This post was originally published on this site

@roger_scully

Although much political attention in Wales at the moment appears to be focussing on elections within parties, the Welsh Political Barometer poll has also continued to ask the public about levels of electoral support for the parties.

 

With the troubles of Brexit looking ever larger, and internal difficulties facing all of our main political parties, what impact has any of this had on how people would vote?

 

First, let’s look at voting intentions for a general election. This is what our new poll suggests are the latest levels of public support (with changes on the last such Barometer poll, in March, in brackets):

 

Westminster Voting Intention

 

Labour: 44% (-2)
Conservatives: 31% (-2)
Plaid Cymru: 13% (+2)
Liberal Democrats: 5% (+1)
UKIP: 3% (-1)
Others: 3% (no change)

 

Clearly, these numbers show only small changes from our previous poll. Indeed, all of the changes are within the normal polling ‘margin of error’. For all the turmoil in current UK politics, very little of this is currently feeding through into transformed levels of party support.

 

Nonetheless, while the changes shown here are small, Plaid Cymru will be relatively pleased to see their support levels well above the eight percent we recorded in September. Meanwhile, Labour continues its slow drift down in support since a post general election high point last year.

 

Using the standard method of projecting electoral results from poll figures, by computing uniform national swings since the last general election, these figures suggest that absolutely no seats would change hands at a general election. All of them would be retained by the party that won them at the general election.

 

That would give a general election the following overall outcome:

 

Labour: 28 seats

Conservatives: 8 seats

Plaid: 4 seats

 

What about voting intentions for the National Assembly? YouGov found the following support levels for each party on the constituency ballot (with changes since the last Barometer poll again indicated in brackets):

 

National Assembly Constituency Voting Intention

 

Labour: 38% (-1)
Conservatives: 28% (no change)

Plaid Cymru: 21% (-1)
Liberal Democrats: 6% (+2)
UKIP: 4% (-1)

Others: 3% (+1)

 

As with Westminster, for the National Assembly we see limited changes since our last poll. Labour support is now five points lower than it was in the autumn – indicating that the similar decline we have seen in its Westminster voting intention since the general election is a broad, though modest, decline in support. Nonetheless, Labour retains a substantial lead, and at a higher level of support than it won in the last Assembly election in 2016. The Liberal Democrats may be cheered to see some evidence of a small increase in their vote – but it is a small improvement, and from a very low base.

 

Once again using the uniform national swing method to project changes since the 2016 Assembly election suggested by this poll suggests that two constituencies would change hands: the Conservatives would gain both the Vale of Clwyd and Vale of Glamorgan from Labour.

 

What about the regional vote? YouGov got these results (with changes on the March Barometer poll again in brackets):

 

National Assembly Regional Voting Intention

 

Labour: 37% (+1)
Conservatives: 25% (-2)
Plaid Cymru: 22% (+1)
Liberal Democrats: 5% (+1)

UKIP: 5% (-1)

Others: 7% (no change)

 

Making allowance for the constituency results already projected, and using once more the assumption of uniform national swings since 2016, these poll findings generate the following projected results for the regional list seats:

 

North Wales: 2 Plaid, 1 Conservative, 1 Labour
Mid & West Wales: 2 Labour, 1 Conservative, 1 Plaid
South Wales West: 2 Conservative, 2 Plaid
South Wales Central: 2 Conservative, 2 Plaid
South Wales East: 2 Plaid, 1 Conservative, 1 UKIP

 

This, in turn, projects the following overall result for the National Assembly:

 

Labour 28 seats (25 constituency, 3 regional)
Conservative 15 seats (8 constituency, 7 regional)

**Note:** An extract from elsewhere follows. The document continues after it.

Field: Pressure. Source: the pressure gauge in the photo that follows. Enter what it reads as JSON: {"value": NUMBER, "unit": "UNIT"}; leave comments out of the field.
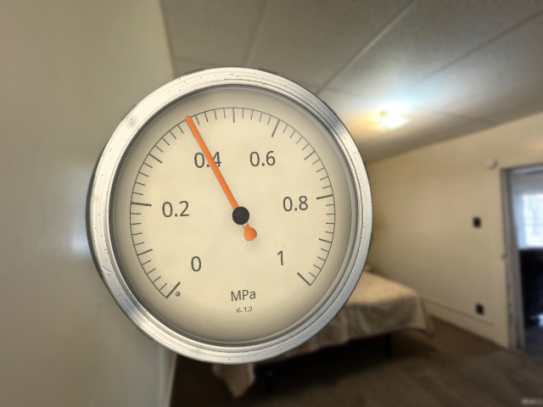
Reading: {"value": 0.4, "unit": "MPa"}
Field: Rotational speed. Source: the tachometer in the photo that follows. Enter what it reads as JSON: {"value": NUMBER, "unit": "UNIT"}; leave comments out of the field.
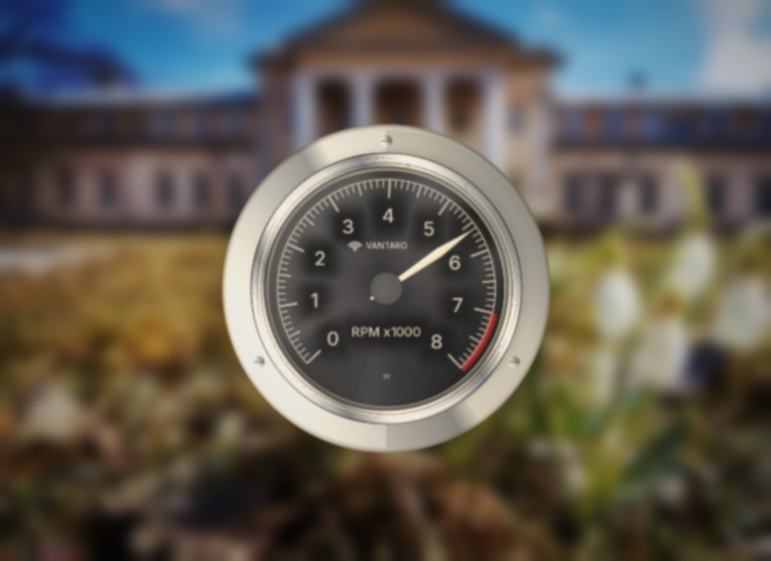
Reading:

Plaid Cymru 15 seats (6 constituency, 9 regional)
UKIP 1 seat (1 regional)
Liberal Democrats 1 seat (1 constituency)

 

Overall, this poll is very much in line with that shown in recent Britain-wide polling, which suggests broad stability in support levels for the main parties. Labour’s position has slipped a little since the Corbyn surge in last year’s general election. But in Wales Labour remain well ahead.

 

Support for both the Conservatives and Plaid Cymru is holding steady in Wales. This can be seen in one of two ways: either that they are stagnant, or that whatever internal difficulties their Assembly parties have had in recent times, their support shows impressive resilience. In truth, it is probably best to see things as a mixture of both.

 

There is little joy for any other parties in the poll. UKIP are now looking at near or actual wipe-out in the next Assembly election. And while there are modest suggestions of an uptick in Liberal Democrat support in this poll, the party has a very long way to go before mounting a serious comeback.

 

 

The poll, for ITV-Cymru Wales and Cardiff University’s Wales Governance Centre, had a sample of 1031 Welsh adults and was carried out by YouGov from 28 June-2 July 2018.